As the play begins, he's celebrating his 50th birthday with his best friend Leon (Jesse Caldwell), who comes up with the perfect gift: a matchmaking service guaranteed to kick-start Bill's love life. All he has to do, Leon explains, is fill out a form specifying the 10 qualities he most desires in a woman. The first scene delivers plenty of laughs, and clearly establishes the men's personalities. Bill's years as a single guy have allowed him to retain his idealistic view of love, and he lists items such as "well-versed" and "a sense of humor." Leon, married for 24 years, is a little more cynical, and tries to steer his friend toward superficial physical attributes. "Large breasts," he advises. "A sense of humor is very overrated."

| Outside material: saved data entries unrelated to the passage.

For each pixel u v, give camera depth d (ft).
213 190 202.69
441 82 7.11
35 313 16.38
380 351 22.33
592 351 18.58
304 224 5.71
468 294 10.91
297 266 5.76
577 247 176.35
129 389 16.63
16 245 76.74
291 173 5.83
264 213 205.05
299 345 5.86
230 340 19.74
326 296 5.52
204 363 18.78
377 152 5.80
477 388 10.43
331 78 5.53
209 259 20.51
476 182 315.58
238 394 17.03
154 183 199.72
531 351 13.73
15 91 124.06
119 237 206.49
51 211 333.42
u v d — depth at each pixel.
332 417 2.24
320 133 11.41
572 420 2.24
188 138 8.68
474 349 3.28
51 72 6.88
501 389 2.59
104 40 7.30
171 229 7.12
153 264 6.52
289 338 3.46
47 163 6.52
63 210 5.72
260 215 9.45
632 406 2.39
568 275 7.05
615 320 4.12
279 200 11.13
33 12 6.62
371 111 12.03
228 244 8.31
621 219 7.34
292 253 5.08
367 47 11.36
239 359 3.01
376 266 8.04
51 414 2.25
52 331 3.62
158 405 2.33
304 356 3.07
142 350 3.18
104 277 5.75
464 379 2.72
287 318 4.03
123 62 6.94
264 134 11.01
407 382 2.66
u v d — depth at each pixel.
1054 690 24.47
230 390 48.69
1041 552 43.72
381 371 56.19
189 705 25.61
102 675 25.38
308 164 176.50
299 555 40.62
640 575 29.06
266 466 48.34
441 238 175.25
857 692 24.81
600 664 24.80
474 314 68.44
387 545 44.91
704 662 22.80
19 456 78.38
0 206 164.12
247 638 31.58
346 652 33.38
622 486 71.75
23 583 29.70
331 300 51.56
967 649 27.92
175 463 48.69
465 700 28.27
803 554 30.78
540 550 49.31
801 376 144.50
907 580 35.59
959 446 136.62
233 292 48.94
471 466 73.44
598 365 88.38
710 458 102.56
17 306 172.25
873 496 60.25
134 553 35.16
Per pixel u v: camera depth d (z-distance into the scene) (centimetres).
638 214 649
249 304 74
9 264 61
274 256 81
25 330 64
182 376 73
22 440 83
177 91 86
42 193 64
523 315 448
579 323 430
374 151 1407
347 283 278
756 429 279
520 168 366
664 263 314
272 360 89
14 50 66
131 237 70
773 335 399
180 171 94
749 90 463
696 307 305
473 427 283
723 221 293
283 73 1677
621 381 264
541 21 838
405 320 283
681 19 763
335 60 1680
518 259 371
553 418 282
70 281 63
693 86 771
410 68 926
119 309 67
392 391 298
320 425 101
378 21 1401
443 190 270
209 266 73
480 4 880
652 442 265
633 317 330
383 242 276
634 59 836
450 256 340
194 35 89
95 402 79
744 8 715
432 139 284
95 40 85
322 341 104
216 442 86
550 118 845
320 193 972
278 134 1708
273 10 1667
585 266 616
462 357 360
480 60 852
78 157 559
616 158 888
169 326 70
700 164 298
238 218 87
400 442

Bill shrugs it off -- it's just a game, after all -- but in the next scene, his choices materialize alarmingly in the flesh. When Justine (Brooke Campanelli) comes to the door, she's everything he's asked for and more. Smart, sexy, assertive -- and, needless to say, wildly attracted to Bill -- she steps into his arms like some kind of fantasy come to life. Of course, nothing's ever that simple.

Combining plot elements of "The Odd Couple" and "The Bride of Frankenstein," the scheme starts to go horribly awry almost immediately. Bill's new romance begins to seriously threaten his friendship with Leon. Worse, Justine starts to exhibit tiny imperfections. Bill tries to fix them by fine-tuning the list, and ends up creating a modern-day monster.

Directed by Playhouse West artistic director Lois Grandi, the production continues the company's association with Canadian playwright Foster, established in past seasons' stagings of "Wrong for Each Other" and "Jupiter in July." Sharp, snappy and irresistibly funny, "The Love List" is the best script he's delivered to date, and Grandi and her design team give the show a polished, well-paced production.

Doug Ham's bachelor pad set, lit in warm tones by Chris Guptill, tells you everything you need to know about Bill, and Beverly Merrick's attractive contemporary costumes flatter the actors and define the characters in every scene.

The cast does a terrific job of bringing the comedy to life. Hern's optimistic, easy-going Bill is the perfect foil for Caldwell's scathingly sarcastic Leon, and Campanelli's mercurial Justine -- who moves through a rapid-fire palette of emotional colors as Bill reorders her requirements -- is always one step ahead of them. "The Love List" feels a little like a sitcom and, as one might expect, it winds up with an obligatory twist. You can see it coming, but at least it's believable. In love, Foster suggests, we may not get what we wish for. More often than not, we get exactly what we deserve.